Escutatória
Rubem
Alves
Sempre vejo anunciados cursos de oratória.
Nunca vi anunciado curso de escutatória. Todo mundo quer aprender a falar...
Ninguém quer aprender a ouvir. Pensei em oferecer um curso de escutatória, mas
acho que ninguém vai se matricular. Escutar é complicado e sutil. Diz Alberto
Caeiro que... Não é bastante não ser cego para ver as árvores e as flores.
É preciso também não ter filosofia nenhuma.
Filosofia é um monte de idéias, dentro da cabeça, sobre como são as coisas. Para
se ver, é preciso que a cabeça esteja vazia.
Parafraseio o Alberto Caeiro: “Não é bastante
ter ouvidos para ouvir o que é dito”. É preciso também que haja silêncio dentro
da alma. Daí a dificuldade:
A gente não agüenta ouvir o que o outro diz
sem logo dar um palpite melhor... Sem misturar o que ele diz com aquilo que a
gente tem a dizer. Como se aquilo que ele diz não fosse digno de descansada
consideração...E precisasse ser complementado por aquilo que a gente tem a
dizer, que é muito melhor.
* * *
■ Partes do exercício
1/ Edite a passagem do trecho que vai de "Nunca vi anunciado" até "ter filosofia nenhuma.", trocando "árvores" por "montanhas".
2/ Como o trecho define filosofia?
3/ Transcreva todas as orações do trecho introduzidas pela expressão "é preciso".
Os dados a seguir provêm de outra fonte.
* * *
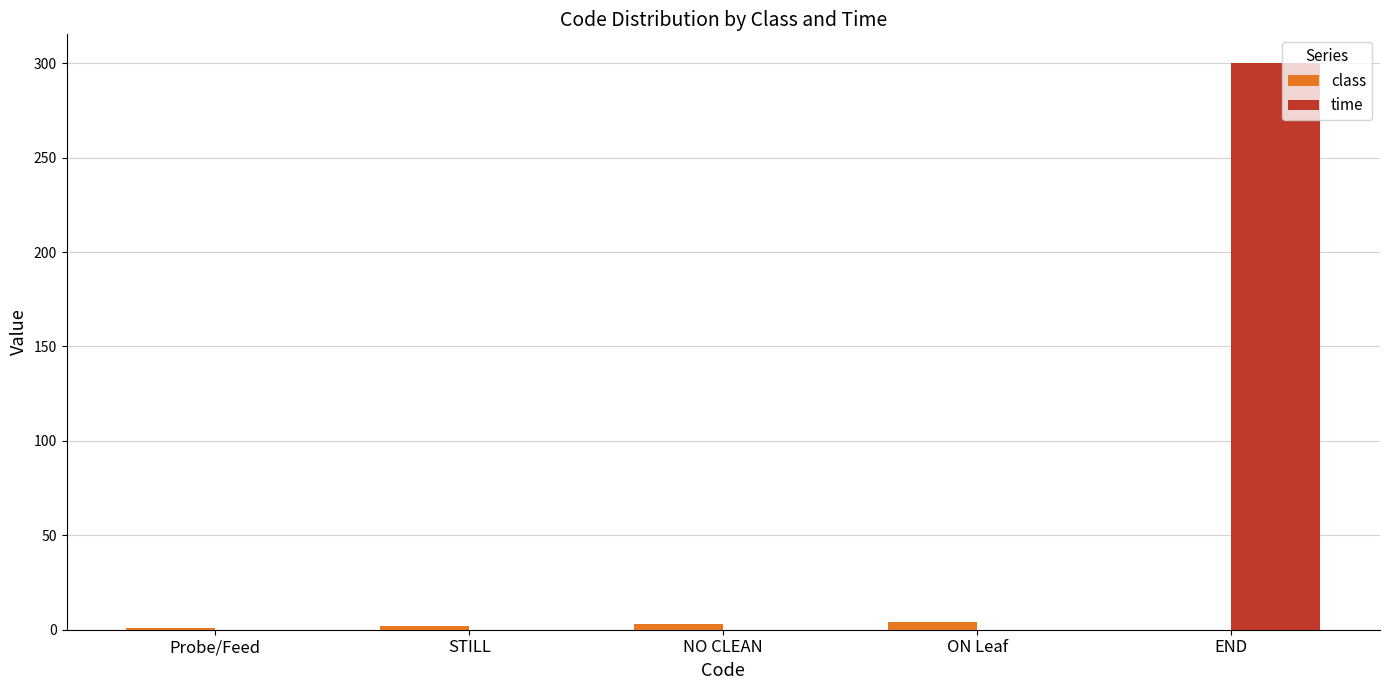

What is the sum of all class values?

10.0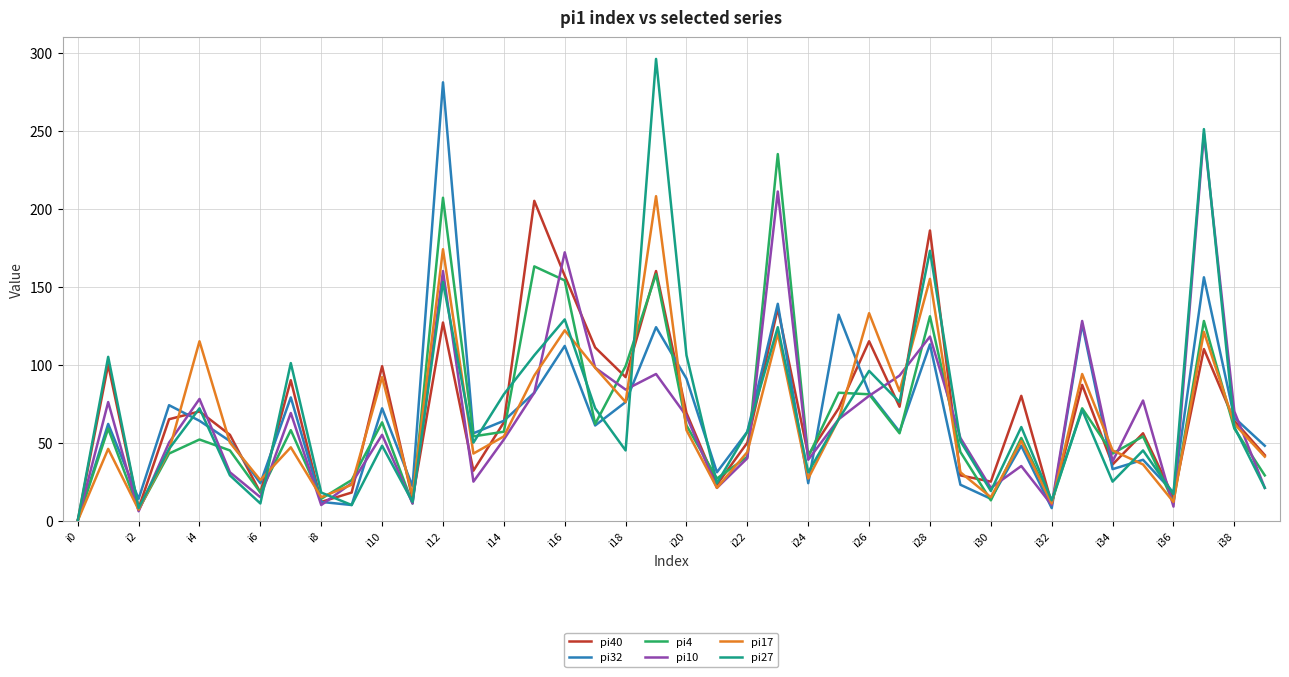

What is the greatest value displayed?

296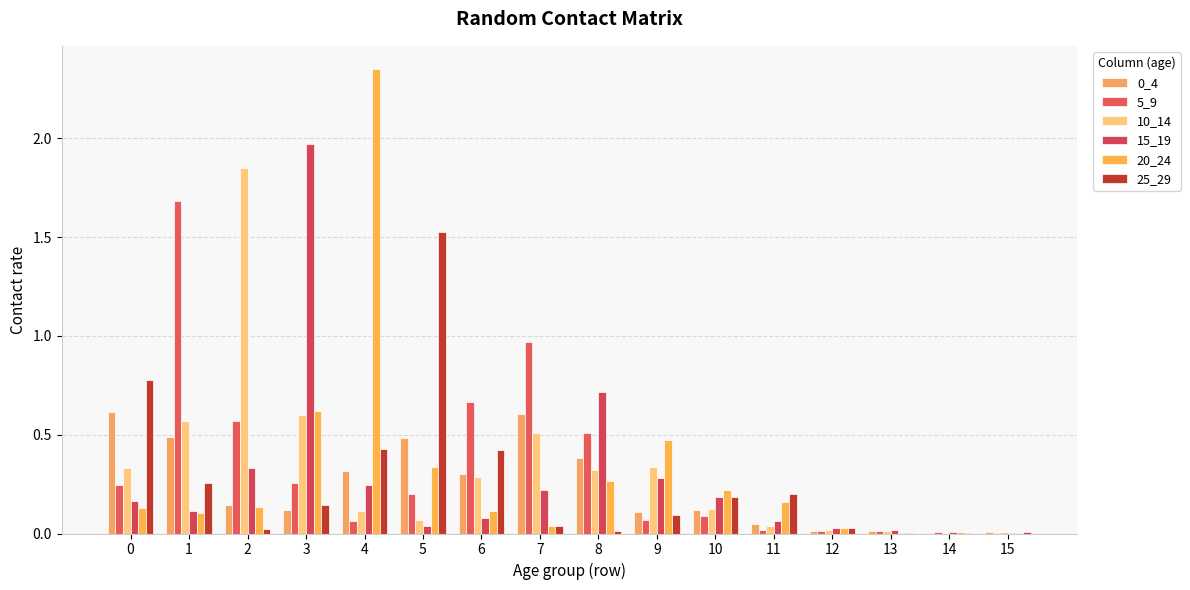

What is the value of the 15_19 bar at the 9th from the left?

0.7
* * *
■ Soluções
1/
Nunca vi anunciado curso de escutatória. Todo mundo quer aprender a falar...
Ninguém quer aprender a ouvir. Pensei em oferecer um curso de escutatória, mas
acho que ninguém vai se matricular. Escutar é complicado e sutil. Diz Alberto
Caeiro que... Não é bastante não ser cego para ver as montanhas e as flores.
É preciso também não ter filosofia nenhuma.

2/ Filosofia é um monte de idéias, dentro da cabeça, sobre como são as coisas.

3/
- "É preciso também não ter filosofia nenhuma."
- "é preciso que a cabeça esteja vazia."
- "É preciso também que haja silêncio dentro da alma."